*Texto fornecido*
•••••
Já há alguns anos, li, numa revista, uma
sinopse de um anime chamado Kino No Tabi.
Interessei-me na hora e corri para assisti-lo. Como esperado, não me arrependi.
Recentemente, assisti à obra novamente e venho aqui, agora, fazer um breve
comentário sobre esse excelente e curto animê, o mais filosófico e poético de
todos os que eu já vi.
Kino
No Tabi é uma light novel (uma espécie de livro, romance curto, geralmente ilustrado no estilo mangá) de Keiichi Sigsawa. Publicada (escrita) em
2000, em 2003 ganhou a sua curta animação de apenas 13 episódios, a qual ficou
conhecida como Kino’s Journey: the
Beautiful World.
O animê conta a história de Kino, uma
viajante, e Hermes, a sua moto falante. Sim, um veículo que entende o que
dizemos e responde-nos. Excelente criação para quem viaja. Pouco sabemos da
protagonista; tanto a moto quanto Kino falam pouco, muitas vezes a atenção é
focada com quem elas interagem, mas, mesmo assim, a dupla consegue cativar tanto os
personagens quanto o telespectador.
•••••
Dados de coordenadas de pontos-chave
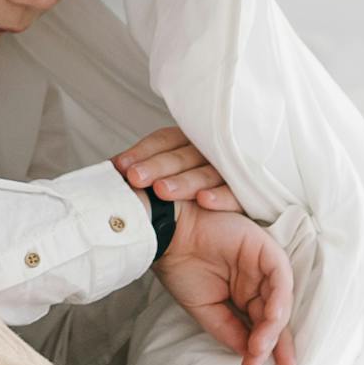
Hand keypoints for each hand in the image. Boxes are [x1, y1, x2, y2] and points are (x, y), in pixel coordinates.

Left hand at [112, 125, 240, 212]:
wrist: (241, 224)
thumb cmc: (199, 188)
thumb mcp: (174, 175)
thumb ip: (146, 169)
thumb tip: (113, 167)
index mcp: (190, 142)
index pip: (165, 140)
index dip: (142, 152)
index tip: (120, 166)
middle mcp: (210, 151)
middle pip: (181, 155)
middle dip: (156, 166)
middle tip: (135, 178)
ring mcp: (231, 170)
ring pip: (206, 172)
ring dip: (184, 181)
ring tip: (162, 191)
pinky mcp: (251, 190)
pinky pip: (236, 192)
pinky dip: (220, 196)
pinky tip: (203, 201)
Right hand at [153, 200, 297, 364]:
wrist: (167, 237)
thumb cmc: (183, 269)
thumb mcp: (207, 311)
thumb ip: (231, 331)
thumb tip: (251, 356)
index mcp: (246, 295)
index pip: (264, 326)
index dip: (269, 350)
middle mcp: (259, 282)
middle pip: (277, 316)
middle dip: (277, 343)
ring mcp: (263, 265)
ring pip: (280, 299)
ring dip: (274, 326)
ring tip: (261, 348)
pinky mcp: (265, 248)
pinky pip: (280, 276)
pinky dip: (279, 298)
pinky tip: (272, 318)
•••••
*O que fazer*
Escreva a continuação do texto sobre o animê Kino No Tabi a partir da última frase apresentada.

*Resultado do exercício*
A menina Kino viaja, então, por vários
países, que na verdade são pequenas cidades, algumas mais desenvolvidas, outras
nem tanto. Por motivos pessoais (para não se apegar e deixar de viajar), ela
não fica mais de três dias em cada país. Cada local possui uma característica e
aqui entra o trunfo da obra: a cada estadia de Kino, mais do que os costumes do
lugar, ela aprende e nós aprendemos sobre a irracionalidade humana.
(Kino e Hermes)
Comentarei um pouco sobre o primeiro episódio, no qual Kino chega ao “País da
dor aparente”. Título forte, episódio também. Ao entrar no país, a protagonista
percebe que está tudo muito vazio, as cidades são cuidadas por robôs (isso é
comum no universo de Kino), mas humanos “não há” nenhum.
Este fato por si só já nos traz um
pensamento: até quando o ser humano será útil? Pior ainda: sem ser útil,
precisará e continuará a existir? De qualquer forma, criando robôs superinteligentes para aumentar o seu tempo livre, o seu prazer, o homem cria, também, a sua
ruína. (Até lembrei-me do Aldous Huxley: o fim e o maior sofrimento da
humanidade virão com a sua busca incessante pelo prazer).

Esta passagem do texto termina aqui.